20/02/2024
SOURCE: Renée Thompson - Healthy Workforce Institute.
Do you remember your first few months as a nurse? Did you love it or hate it? I still remember mine as if it were yesterday…
Reflecting on your own experience, how did you feel after orientation? Did you still love it or hate it?
Consider this: How your colleagues treated you during and after orientation—did it shape your experience?
I bet if you were nurtured and supported throughout and beyond orientation, you likely have fonder memories. If you were thrown to the wolves and left to figure it out alone, I’m guessing not so much.
Regardless of how you were treated, I want you to think about how YOU are treating new nurses.
Are you contributing to any gossip about them, or are you reminding whoever is gossiping that the entire team’s goal is to support, protect, and nurture new employees?
Are you throwing them into a difficult patient situation as a right of passage, or are you accompanying them and helping them in tough situations?

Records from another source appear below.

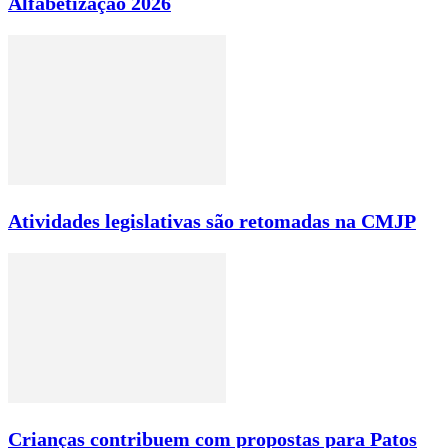
Alfabetização 2026
Atividades legislativas são retomadas na CMJP
Crianças contribuem com propostas para Patos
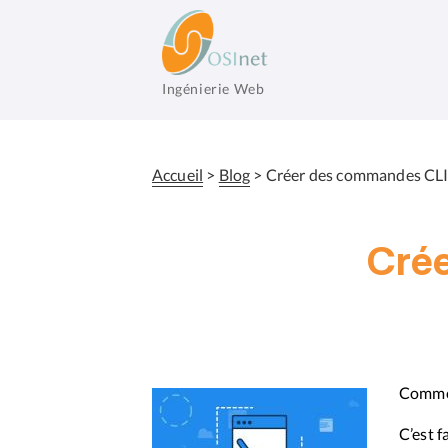
Aller
au
contenu
principal
Ingénierie Web
OSInet
Accueil
Blog
Créer des commandes CLI
Fil
d'Ariane
Cré
Commen
C’est f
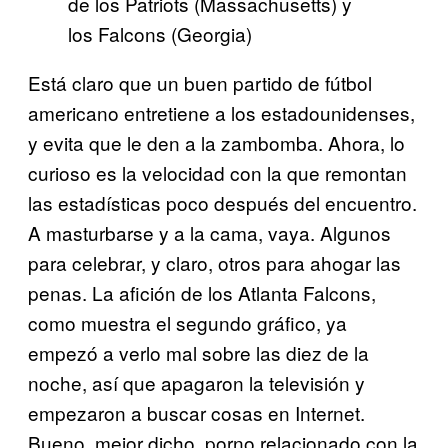
de los Patriots (Massachusetts) y
los Falcons (Georgia)
Está claro que un buen partido de fútbol
americano entretiene a los estadounidenses,
y evita que le den a la zambomba. Ahora, lo
curioso es la velocidad con la que remontan
las estadísticas poco después del encuentro.
A masturbarse y a la cama, vaya. Algunos
para celebrar, y claro, otros para ahogar las
penas. La afición de los Atlanta Falcons,
como muestra el segundo gráfico, ya
empezó a verlo mal sobre las diez de la
noche, así que apagaron la televisión y
empezaron a buscar cosas en Internet.
Bueno, mejor dicho, porno relacionado con la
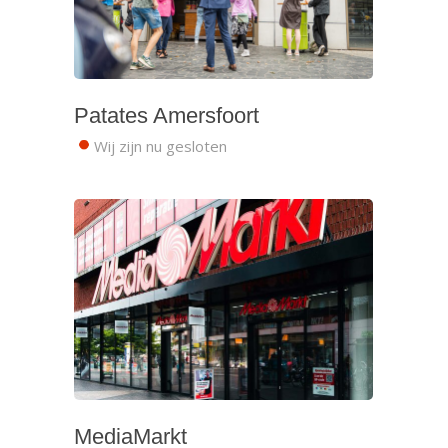
Patates Amersfoort
Wij zijn nu gesloten
MediaMarkt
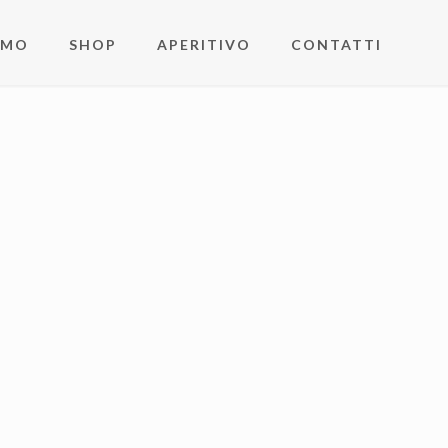
AMO
SHOP
APERITIVO
CONTATTI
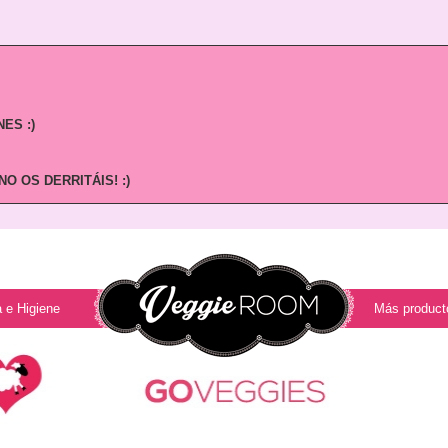
ES :)
O OS DERRITÁIS! :)
 e Higiene
Más product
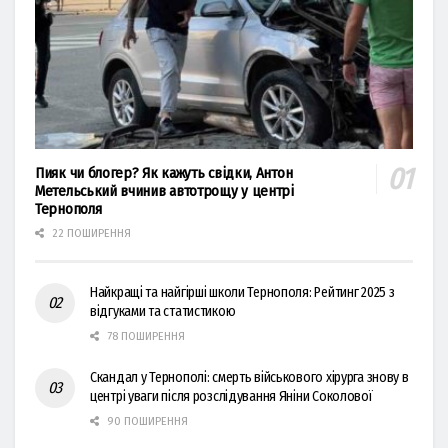
Пияк чи блогер? Як кажуть свідки, Антон
Метельський вчинив автотрощу у центрі
Тернополя
22 ПОШИРЕННЯ
Найкращі та найгірші школи Тернополя: Рейтинг 2025 з
відгуками та статистикою
78 ПОШИРЕННЯ
Скандал у Тернополі: смерть військового хірурга знову в
центрі уваги після розслідування Яніни Соколової
90 ПОШИРЕННЯ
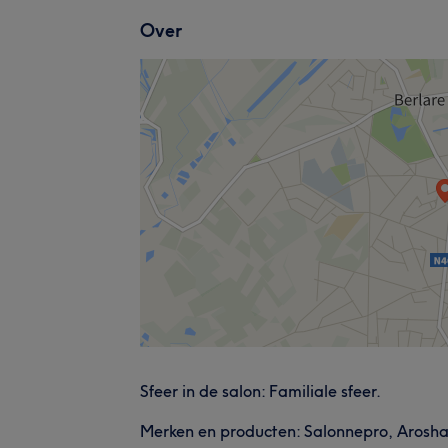
Over
Sfeer in de salon: Familiale sfeer.
Merken en producten: Salonnepro, Arosha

Are you always criticizing them, or are you providing them with specific positive feedback so they know exactly what to repeat?
Are you always pointing out their mistakes, or are you supporting them and reassuring them to ask questions any time they aren’t sure about ANYTHING?
Bottom line: Everyone on the healthcare team should go out of their way to welcome, support, and protect new graduate nurses (and any new team member). Just like a mother bear protects her cubs, the team needs to protect theirs too. Think about it – if EVERY healthcare team member behaved this way towards new nurses, they would safely and quickly transition into professional practice and be more likely to stay.
We need to stop imagining healthy, nurturing, and supportive work cultures and start making it a reality.